Capital markets functions, including underwriting, bridge the gap between commercial banking and investment banking.

Advanced Micro Devices Inc., a Sunnyvale, Calif.-based computer chip maker that BankAmerica helped launch with venture capital money in 1969, selected the company as co-agent with Bank of Boston Corp. for a $105 million revolving credit facility earlier this year.

Today, it uses BankAmerica's international payments and foreign exchange services for its worldwide operations. In addition, BankAmerica has managed private placements for the firm.

"We've used credit and cash management as door openers," said Mr. Bottoms.

Rebuilding corporate banking at BankAmerica has required some major repairs. Aggressive lending got the company into trouble in the late 1970s and early 1980s. When Mr. Coulter organized the U.S. division three years ago, he focused on credit quality and cross-sales.

Although the company had already begun to weed out marginal credits, the new U.S. division chief reviewed the corporate customer base again to ensure that returns reflected the riskiness of each relationship.

A Radical Move

"Credit quality in the corporate area, with the exception of Federated Department Stores [a leveraged buyout financed in part by BankAmerica], has been excellent," said Salomon Brothers analyst John D. Leonard.

To boost the sale of fee-based products, Mr. Coulter made a radical move: He took management of customer relationships out of the hands of loan officers.

An entirely separate unit was set up to serve as the contact point with customers. Lenders became product specialists rather than relationship-managers.

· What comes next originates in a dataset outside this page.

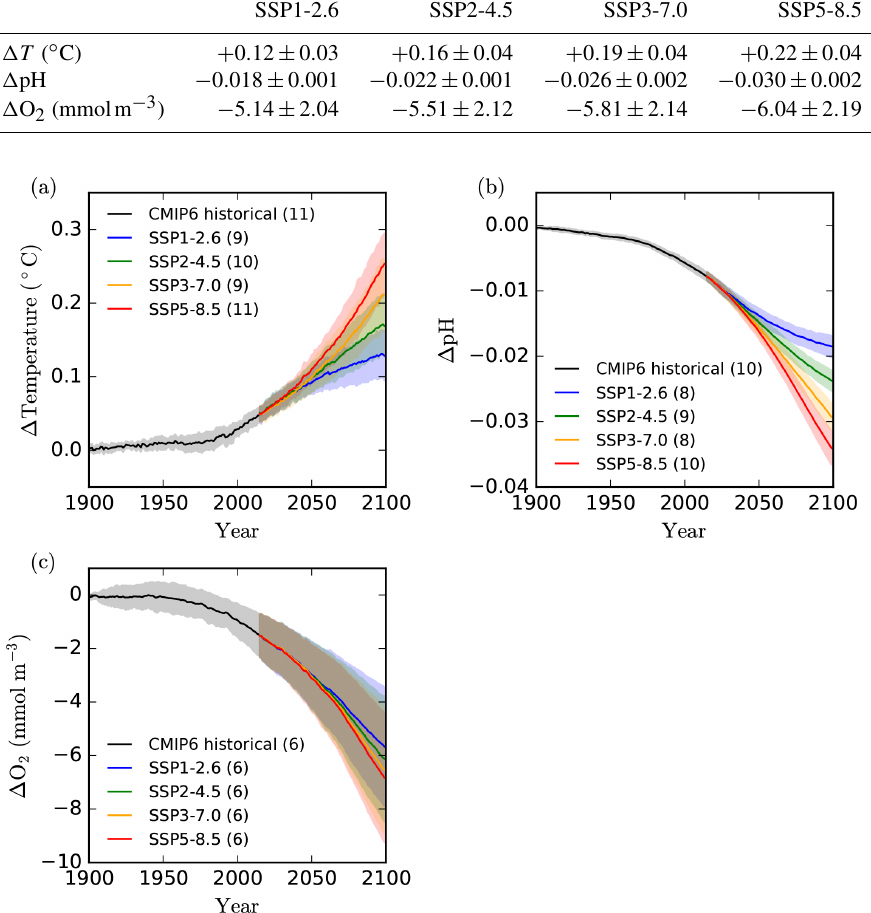
Figure 7. Global mean projections of benthic ocean impact drivers. CMIP6 global mean projections of benthic (a) temperature ( ◦ C), (b) pH, and (c) dissolved O 2 concentration (mmolm − 3 ). Values are anomalies relative to the 1870–1899 reference period. Mean anomalies for the historical and SSP simulations are shown as solid lines, with shading representing the inter-model SD. The model ensemble size for each scenario is given in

Noncredit Products Took Off

The reorganization created a new class of account officers who saw their job not as making loans, but as filling a broader range of customer financial needs. Sales of noncredit products took off.

BankAmerica's takeover last year of Security Pacific Corp., one of the nation's leading wholesale banks, added new resources in the corporate area. BankAmerica officials praise the technical and marketing skills of the Los Angeles bank's investment banking, trading, and derivative operations.

But the integration has not been without friction.

Eliminating the Competition

BankAmerica executives complained that Security Pacific had inadequate control over many credit and processing functions.

Of course, the acquisition had one very important strategic benefit: It eliminated BankAmerica's most formidable West Coast competitor. "We're sitting in a relatively large home, market without a lot of homemarket players," Mr. Coleman said.

That regional dominance is an advantage in competing for paper-intensive businesses, such as retailers, who benefit from BankAmerica's extensive West Coast branch network.

Corporate banking, however, remains fundamentally a nationals business, and BankAmerica's main rivals are revenue-hungry New York and regional banks eager to expand in the West.

For example, Clorox Co., the Oakland-based consumer products manufacturer, uses J. P. Morgan & Co. and North Carolina-based Wachovia Corp. as its lead banks. BankAmerica is just one of many participants in the company's revolving credit.

"Banking with a local institution just doesn't make much difference at all," said Clorox assistant treasurer Susan Charters.

BankAmerica, for its part, has the size and clout to compete head to head with East Coast and Midwest giants nationally.

Wachovia and NationsBank may be scouting for customers in the West, Mr. Bottoms says, but "we are continually trying to take business in the Southeast."